STM Tutorial
STM is not just an imaging tool—it's a versatile platform for probing the atomic and electronic structure of materials. By mastering topographic imaging, spectroscopy, and conductance mapping, we can uncover the hidden quantum behaviors that drive novel material properties.
1. Topographic Imaging (Constant Current Mode)
Objective: Map the surface structure of the material.
How it works:
The STM tip scans laterally across the surface while a feedback loop adjusts its vertical (z-axis) position to maintain a constant tunneling current.
As the tip height changes to accommodate bumps and valleys, these adjustments are recorded and translated into a detailed image of the surface.
Key Principle:
The tunneling current depends on both the tip-sample distance and the integrated density of states (DOS) between the Fermi level and the applied bias voltage.
For samples with uniform DOS, the recorded height profile closely reflects the real physical corrugation of the surface.

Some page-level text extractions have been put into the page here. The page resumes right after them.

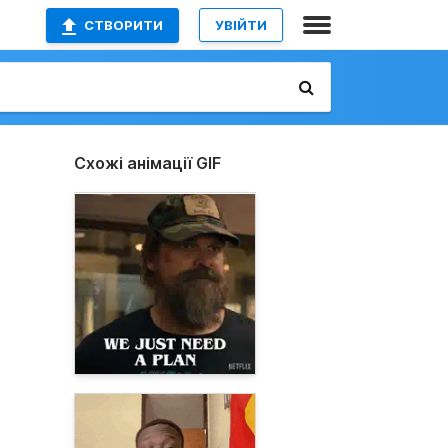
СТВОРИТИ
УВІЙТИ
Схожі анімації GIF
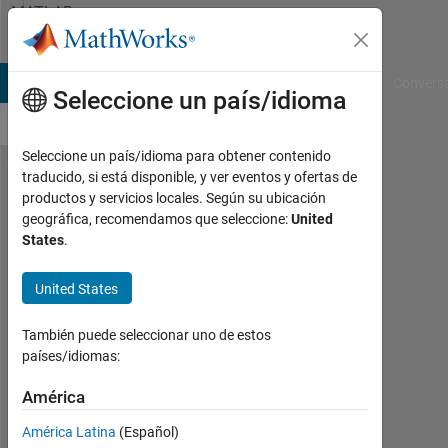
Saltar al contenido
MATLAB
Answers
B Answers
File Exchange
Cody
AI Chat Playground
Convers
Seleccione un país/idioma
Seleccione un país/idioma para obtener contenido
traducido, si está disponible, y ver eventos y ofertas de
デ
productos y servicios locales. Según su ubicación
geográfica, recomendamos que seleccione:
United
ー
States
.
タ
の
United States
暗
También puede seleccionar uno de estos
号
países/idiomas:
化
América
syota
América Latina
(Español)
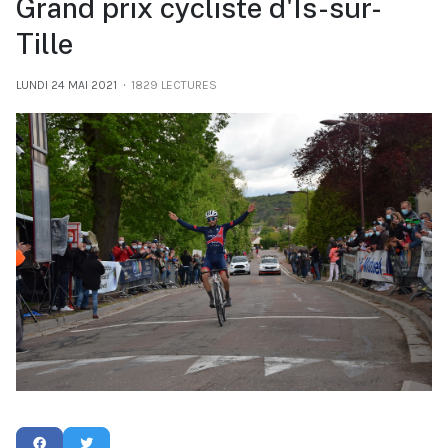
Grand prix cycliste d'Is-sur-
Tille
LUNDI 24 MAI 2021
1829 LECTURES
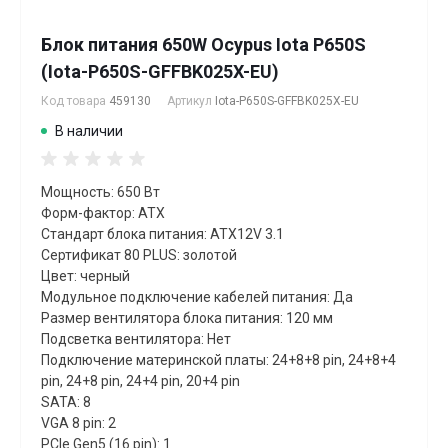
Блок питания 650W Ocypus Iota P650S
(Iota-P650S-GFFBK025X-EU)
Код товара
459130
Артикул
Iota-P650S-GFFBK025X-EU
В наличии
Мощность: 650 Вт
Форм-фактор: ATX
Стандарт блока питания: ATX12V 3.1
Сертификат 80 PLUS: золотой
Цвет: черный
Модульное подключение кабелей питания: Да
Размер вентилятора блока питания: 120 мм
Подсветка вентилятора: Нет
Подключение материнской платы: 24+8+8 pin, 24+8+4
pin, 24+8 pin, 24+4 pin, 20+4 pin
SATA: 8
VGA 8 pin: 2
PCIe Gen5 (16 pin): 1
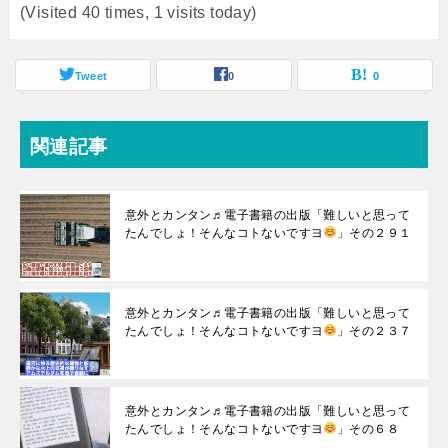
(Visited 40 times, 1 visits today)
Tweet
0
0
関連記事
意外とカンタン♬電子書籍の出版「難しいと思って
たんでしょ！そんなコトないですヨ
」その２９１
意外とカンタン♬電子書籍の出版「難しいと思って
たんでしょ！そんなコトないですヨ
」その２３７
意外とカンタン♬電子書籍の出版「難しいと思って
たんでしょ！そんなコトないですヨ
」その６８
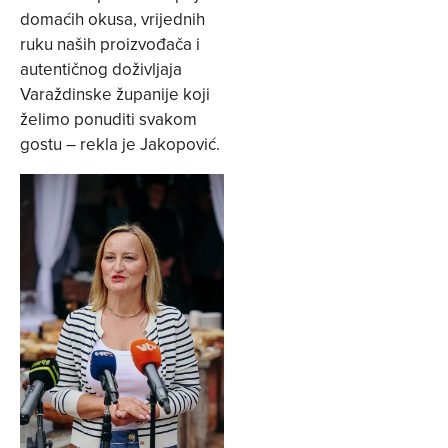
domaćih okusa, vrijednih
ruku naših proizvođača i
autentičnog doživljaja
Varaždinske županije koji
želimo ponuditi svakom
gostu – rekla je Jakopović.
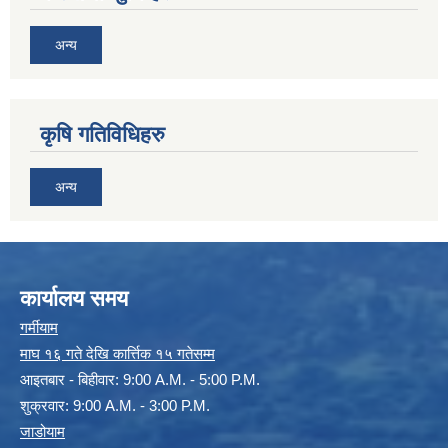
अन्य
कृषि गतिविधिहरु
अन्य
कार्यालय समय
गर्मीयाम
माघ १६ गते देखि कार्त्तिक १५ गतेसम्म
आइतबार - बिहीवार: 9:00 A.M. - 5:00 P.M.
शुक्रवार: 9:00 A.M. - 3:00 P.M.
जाडोयाम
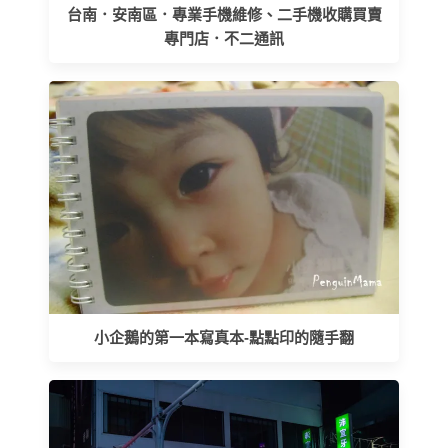
台南．安南區．專業手機維修、二手機收購買賣
專門店．不二通訊
小企鵝的第一本寫真本-點點印的隨手翻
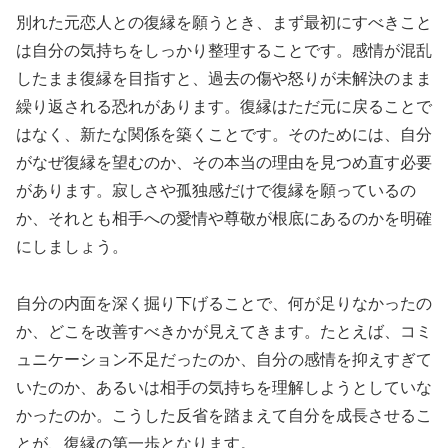
別れた元恋人との復縁を願うとき、まず最初にすべきこと
は自分の気持ちをしっかり整理することです。感情が混乱
したまま復縁を目指すと、過去の傷や怒りが未解決のまま
繰り返される恐れがあります。復縁はただ元に戻ることで
はなく、新たな関係を築くことです。そのためには、自分
がなぜ復縁を望むのか、その本当の理由を見つめ直す必要
があります。寂しさや孤独感だけで復縁を願っているの
か、それとも相手への愛情や尊敬が根底にあるのかを明確
にしましょう。
自分の内面を深く掘り下げることで、何が足りなかったの
か、どこを改善すべきかが見えてきます。たとえば、コミ
ュニケーション不足だったのか、自分の感情を抑えすぎて
いたのか、あるいは相手の気持ちを理解しようとしていな
かったのか。こうした反省を踏まえて自分を成長させるこ
とが、復縁の第一歩となります。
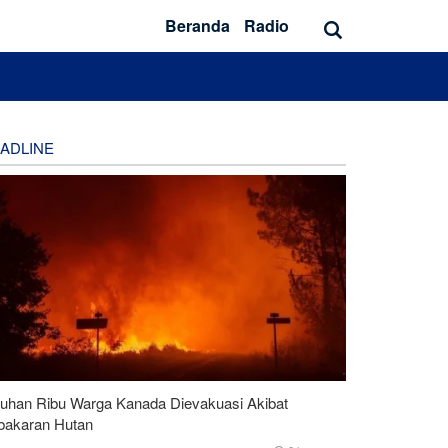
Beranda
Radio
ADLINE
luhan Ribu Warga Kanada Dievakuasi Akibat
bakaran Hutan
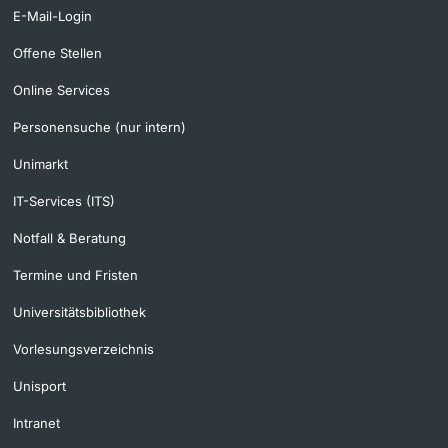
E-Mail-Login
Offene Stellen
Online Services
Personensuche (nur intern)
Unimarkt
IT-Services (ITS)
Notfall & Beratung
Termine und Fristen
Universitätsbibliothek
Vorlesungsverzeichnis
Unisport
Intranet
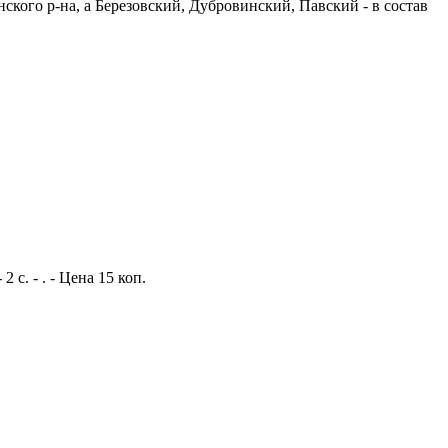
ского р-на, а Березовский, Дубровинский, Павский - в состав
с. - . - Цена 15 коп.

What you can see: Atomic lattice patterns, step edges, vacancies, and other defects.


2. Differential Conductance Spectroscopy (dI/dV)
Objective: Measure the local electronic properties of the material.
How it works:
Position the STM tip at a fixed point on the surface.
Turn off the feedback loop (so the tip height remains constant).
Sweep the bias voltage while recording the tunneling current.
Apply a small bias modulation and use a lock-in amplifier to measure dI/dV, which is proportional to the local density of states (LDOS) at a given energy.
Key Principle:
The dI/dV curve shows how the LDOS varies with energy, revealing features like energy gaps, peaks (resonances), and localized states.
What you can learn: Electronic band gaps, superconducting gaps, impurity states, and many other material-specific properties.
3. Differential Conductance Mapping (dI/dV Maps)
Objective: Create spatial maps of the electronic structure at different energies.
How it works:
Record dI/dV spectra across a grid of points over a region of the surface.
Compile these into a "3D" data set: X and Y represent surface position, while the third axis is energy (bias voltage).
You can extract slices (dI/dV maps) at specific energies to view how electronic states are distributed across the surface.
Bonus Technique:
Perform a Fourier Transform (FT) on the dI/dV maps.
This translates the spatial patterns into frequency (momentum or q-space), revealing periodic modulations and scattering processes in the material.
What you can explore: Charge density waves, quasiparticle interference patterns, and hidden periodicities.